Interestingly, there are many ways to a HEP Score of 4 and just having a diagnosis of dementia meets these criteria. While only 5.5% of the patients in the HEP Score spot sign validation study had dementia, it is likely that this would occur frequently in clinical practice. Targeting a treatment for hematoma expansion to all ICH patients with a specific demographic characteristic such as dementia may turn out to be correct, but it seems far from the biology of the active disease process in question.

It is nice to know that the HEP Score is probably equivalent to the spot sign in predicting significant hematoma expansion of ≥ 33% over baseline or ≥ 6 ml.

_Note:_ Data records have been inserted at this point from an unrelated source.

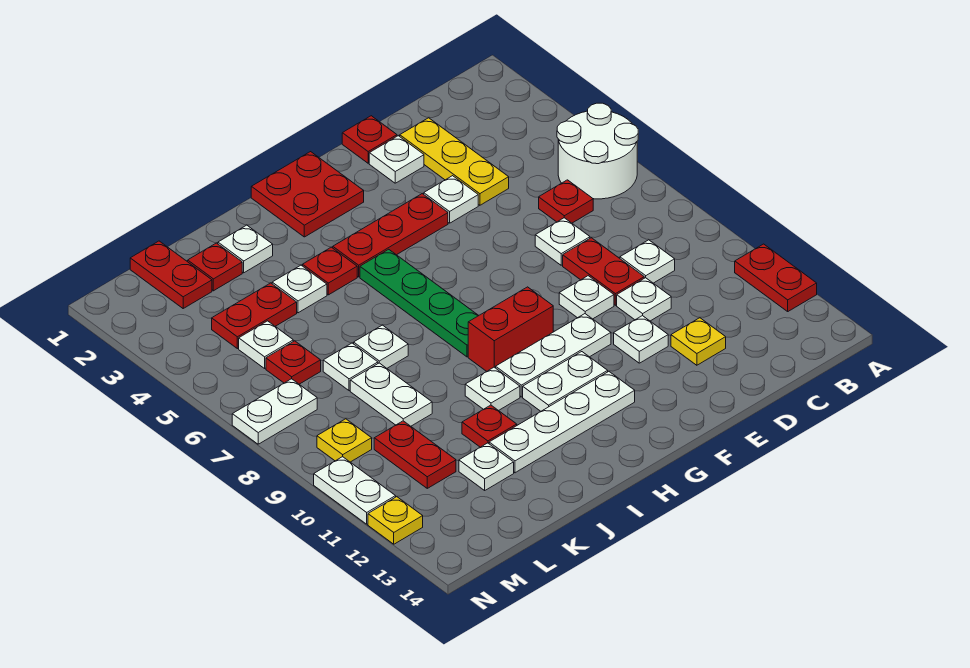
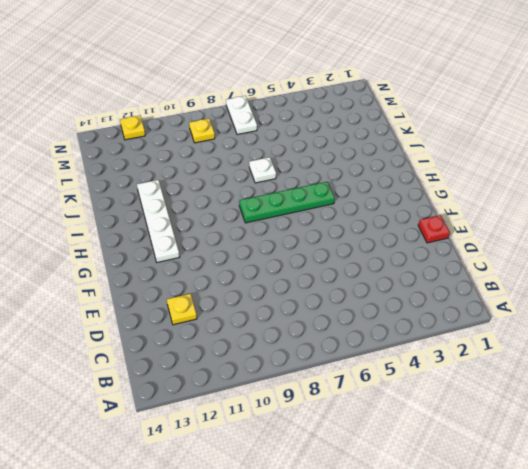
none -> white round brick A5:B6 level 1
none -> red plate A11:A12 level 1
none -> red plate C6 level 1
none -> white plate C9 level 1

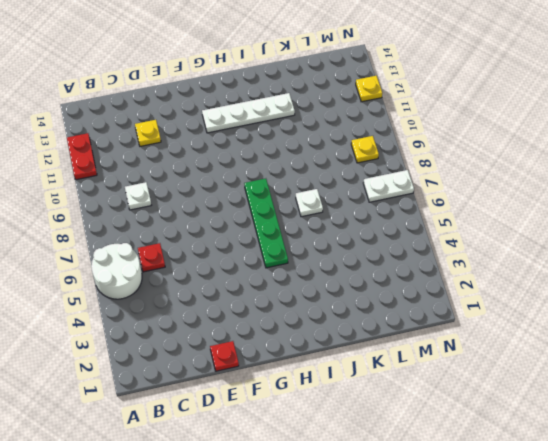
none -> yellow plate D2:D4 level 1
none -> white plate D7 level 1
none -> red plate D8:D9 level 1
none -> white plate D10 level 1

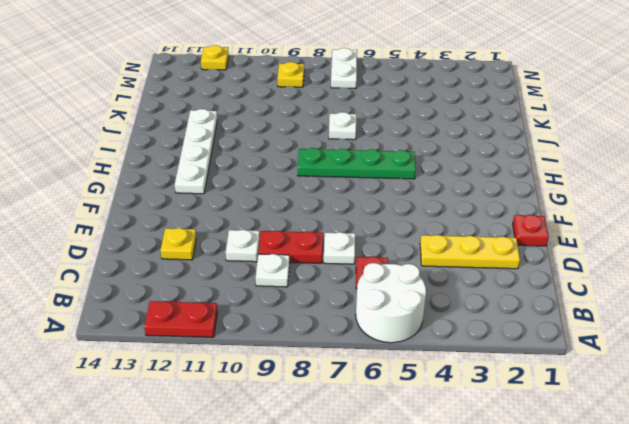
none -> white plate E2 level 1
none -> white plate E4 level 1
none -> white plate E9 level 1
none -> white plate E11 level 1

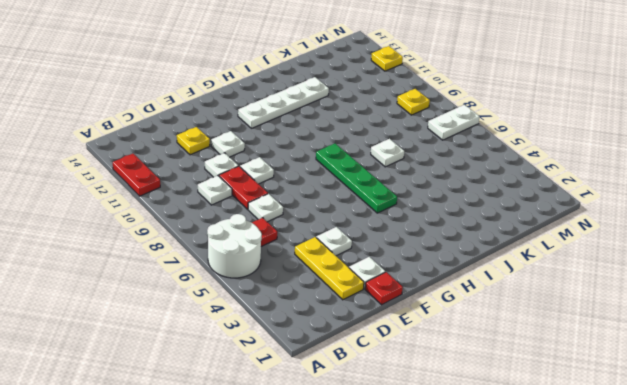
none -> red plate F4:H4 level 1
none -> white plate F10:H10 level 1
none -> red plate G1:H2 level 1
none -> red brick G9:H9 level 1

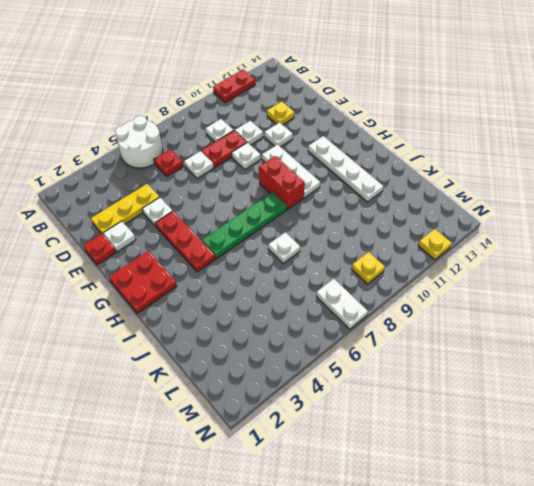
none -> white plate G11:H11 level 1
none -> red plate I4 level 1
none -> white plate I10 level 1
none -> white plate J2 level 1

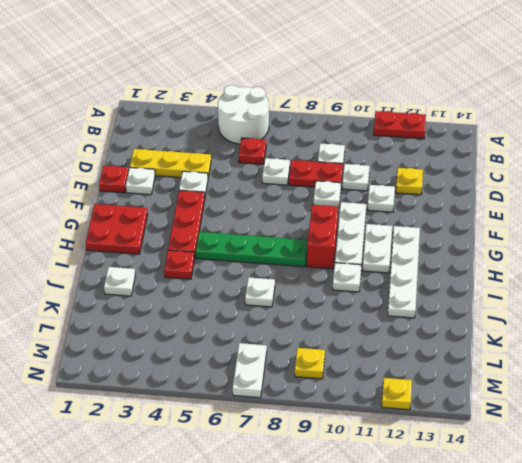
none -> white plate J4 level 1
none -> red plate J11 level 1
none -> red plate K2 level 1
none -> red plate K4:L4 level 1

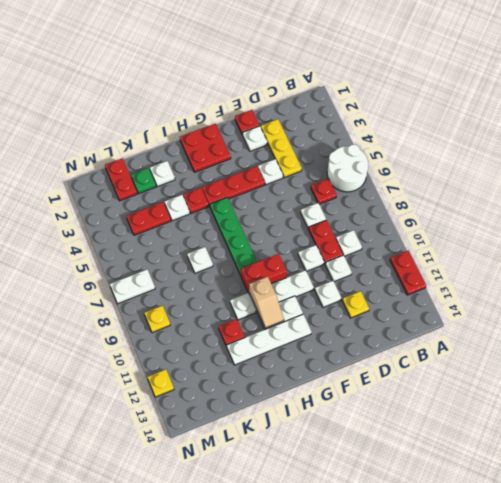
tan slope H10:H11 level 2 top 10 -> none
green plate K2 level 1 -> red plate K2 level 1
none -> white plate K7 level 1
none -> white plate K8:K9 level 1
none -> white plate K12 level 1
none -> white plate L5 level 1

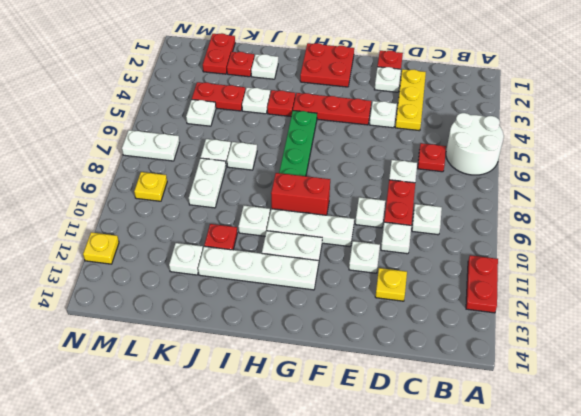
none -> red plate L6 level 1
none -> red plate L10:L11 level 1
none -> white plate N10:N11 level 1

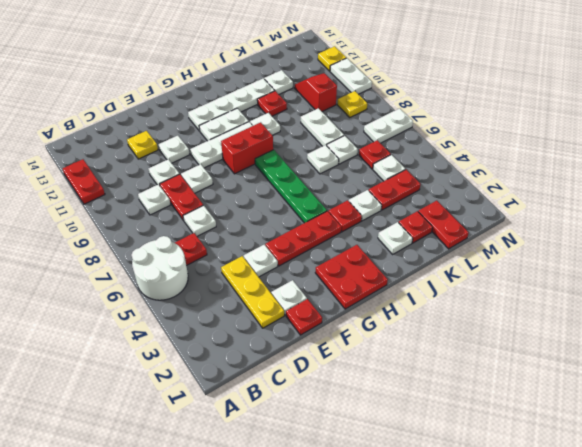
red slope L10:L11 level 1 top 10 -> red plate L10:L11 level 1

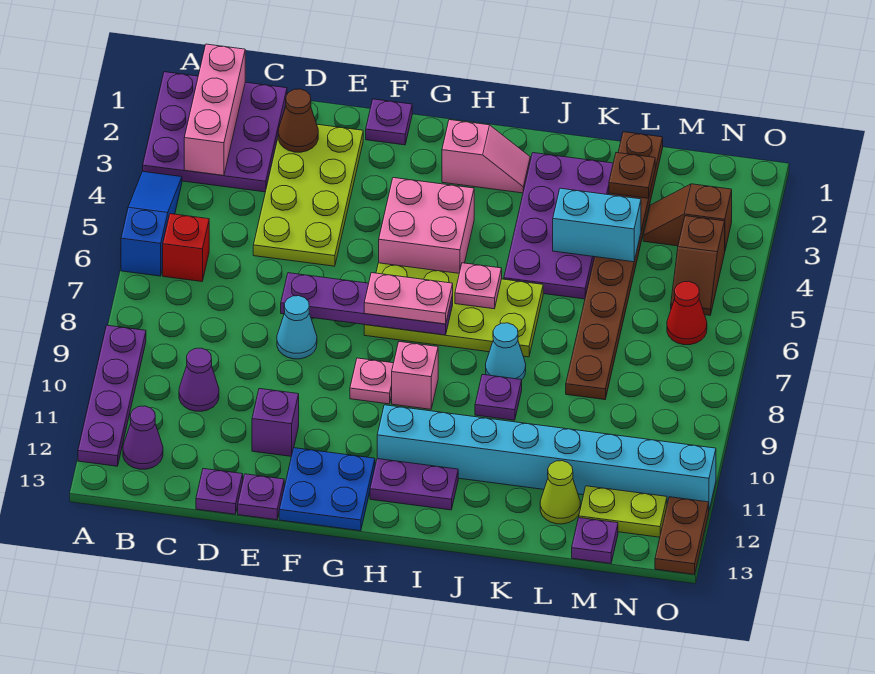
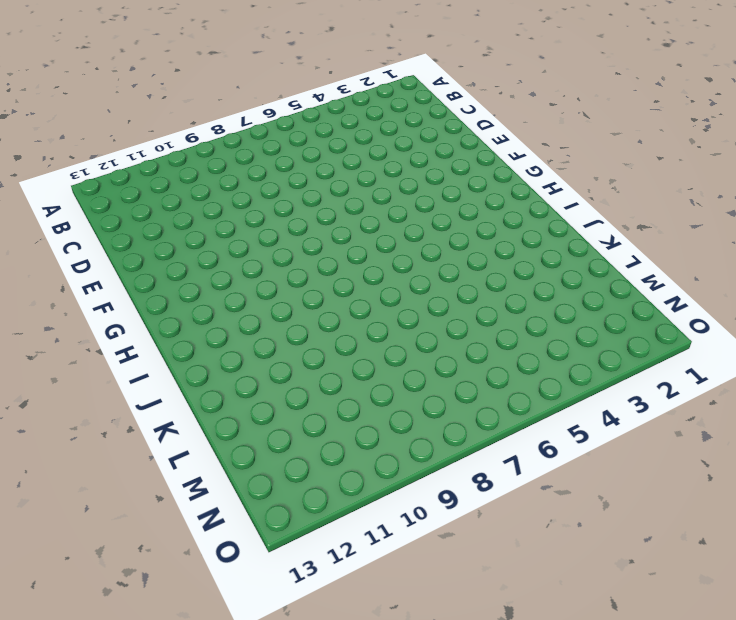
none -> purple plate A1:C3 level 1
none -> blue slope A4:A6 level 1 top 6
none -> purple plate A9:A12 level 1
none -> red brick B6 level 1

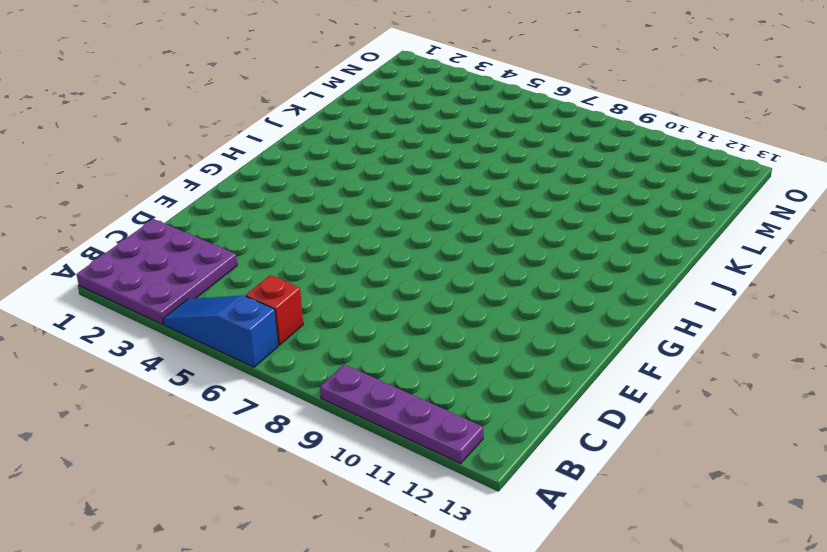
none -> purple cone B12 level 1
none -> purple cone C10 level 1
none -> lime plate D2:E5 level 1
none -> purple plate D13 level 1

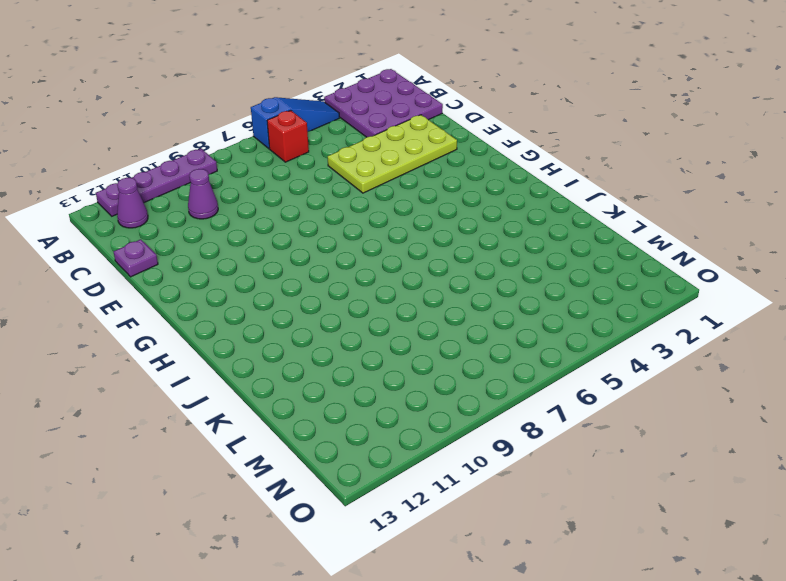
none -> cyan cone E8 level 1
none -> purple brick E11 level 1
none -> purple plate E13 level 1
none -> purple plate F1 level 1

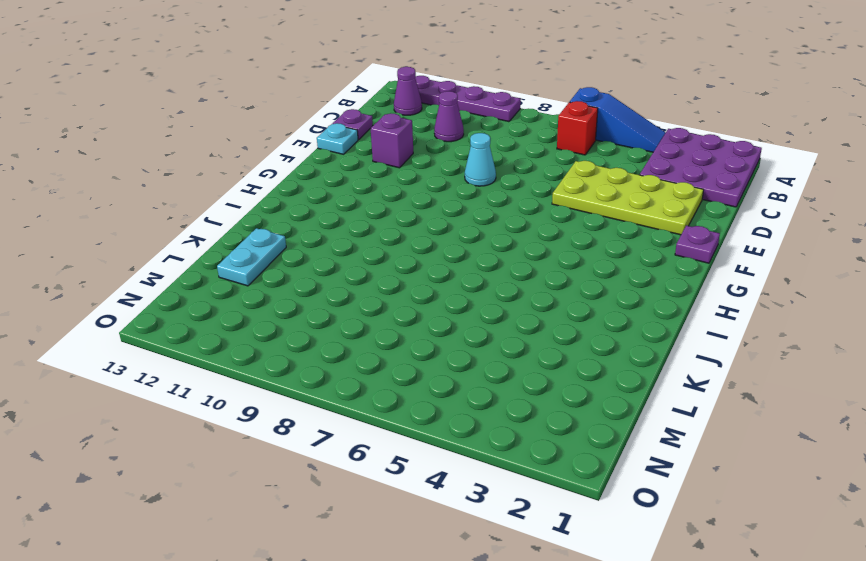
cyan plate E13 level 1 -> purple plate E13 level 1
cyan plate K12:L12 level 1 -> lime cone L12 level 1
none -> blue plate F12:G13 level 1
none -> pink brick G4:H5 level 1
none -> lime plate G6:J7 level 1
none -> pink plate G9 level 1

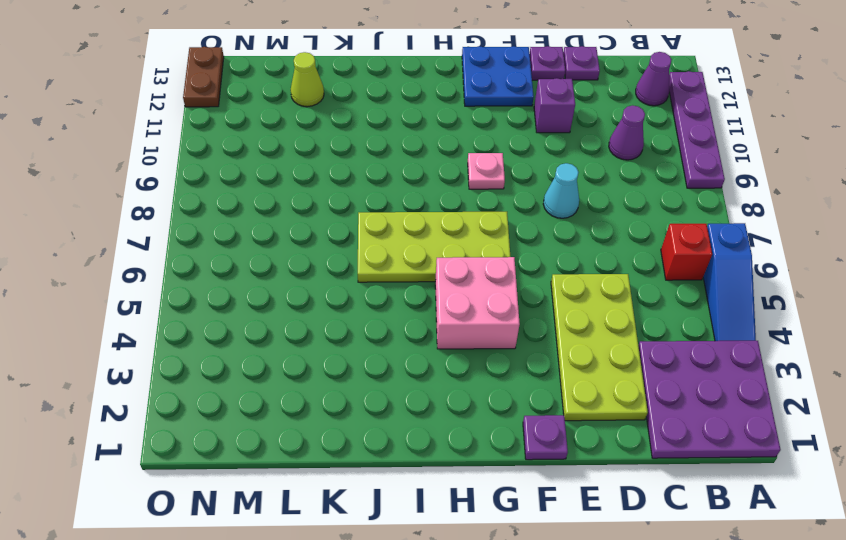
none -> pink slope H2:I2 level 1 top H
none -> pink brick H9 level 1
none -> cyan brick H11:O11 level 1
none -> purple plate H12:I12 level 1

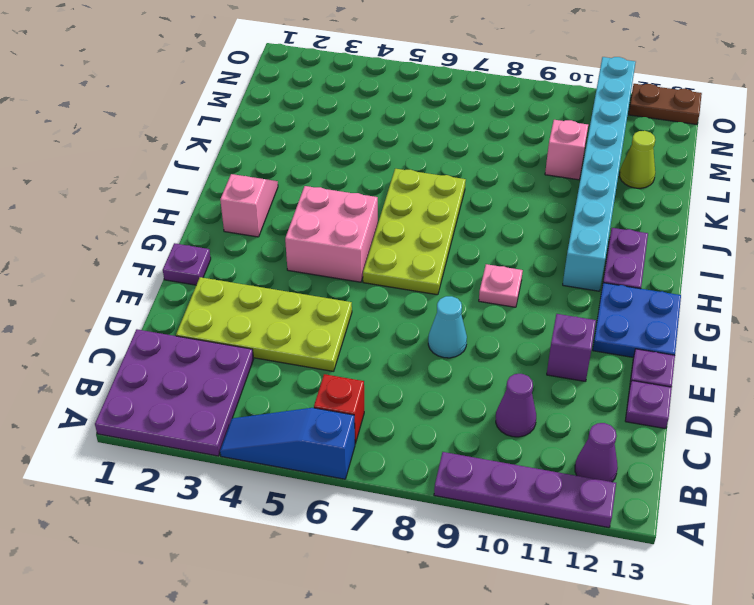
pink brick L10 level 1 -> pink brick H9 level 1
none -> purple plate J2:K5 level 1
none -> cyan cone J8 level 1
none -> purple plate J9 level 1
none -> brown plate L1:L8 level 1

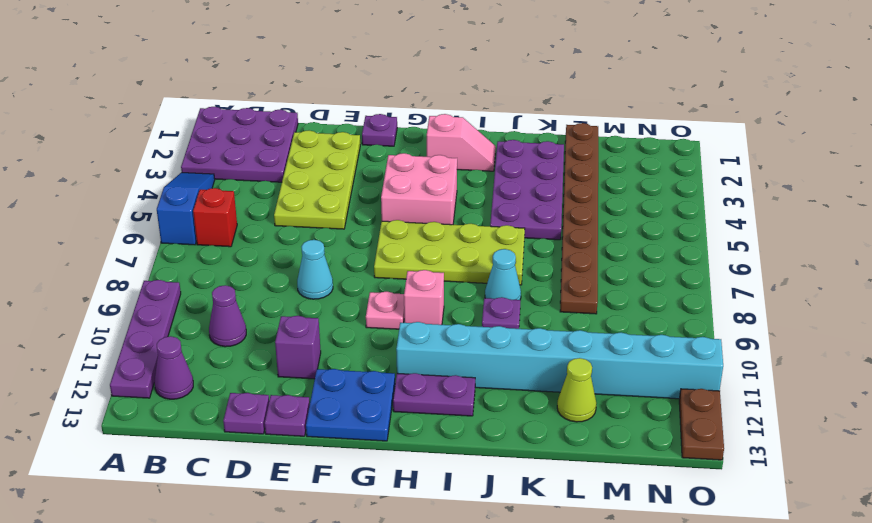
none -> brown slope M3:N3 level 1 top N
none -> lime plate M12:N12 level 1
none -> purple plate M13 level 1
none -> brown slope N4:N5 level 1 top 4

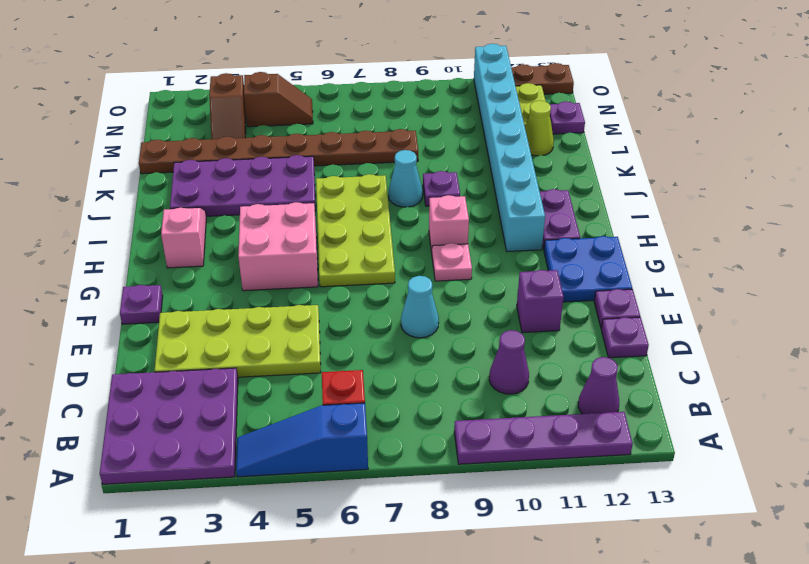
none -> red cone N6 level 1
none -> pink brick B1:B3 level 2
none -> brown cone D2 level 2
none -> purple plate E7:H7 level 2

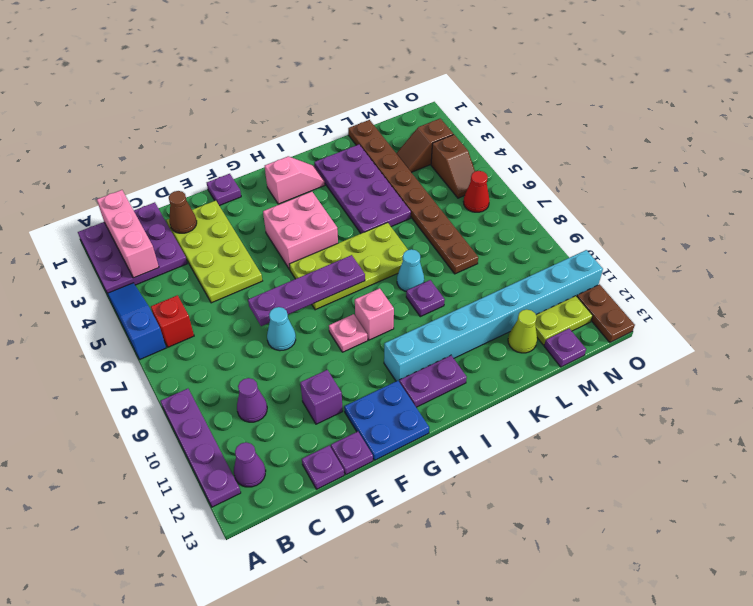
none -> pink plate I6 level 2
none -> cyan brick K4:L4 level 2
none -> brown plate L2 level 2
none -> pink plate G7:H7 level 3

Clinicians and clinical researchers designing interventional studies in 2019 can consider whether they want to use the HEP Score, the blend sign, any hypodensity, time from onset to non-contrast CT Score, the baseline ICH volume, recurrent ICH, anticoagulation with warfarin at onset, intraventricular extension, number of hours from baseline CT to onset Score, the swirl sign, the blend sign, the island sign or stick with the spot sign. But I am jealous of the transformation in treatment of large vessel ischemic stroke in the past 5 years. An imaging biomarker indicative of the disease biology (perfusion imaging) was coupled with a highly active intervention (new generation embolectomy devices), and the outcome measure used (the mRS) had sufficient discrimination to detect the clinical effect. I can’t help but think that the answer in ICH lies in the biology of the disease and that the future should encourage identification of biomarkers that help us select patients based on this biology in real time and not primarily on demographic characteristics. I also think that we should be willing to consider other outcome measurement tools that might detect smaller effects that are clinically valuable to patients and which might occur across the range of hematoma expansion. We shall see.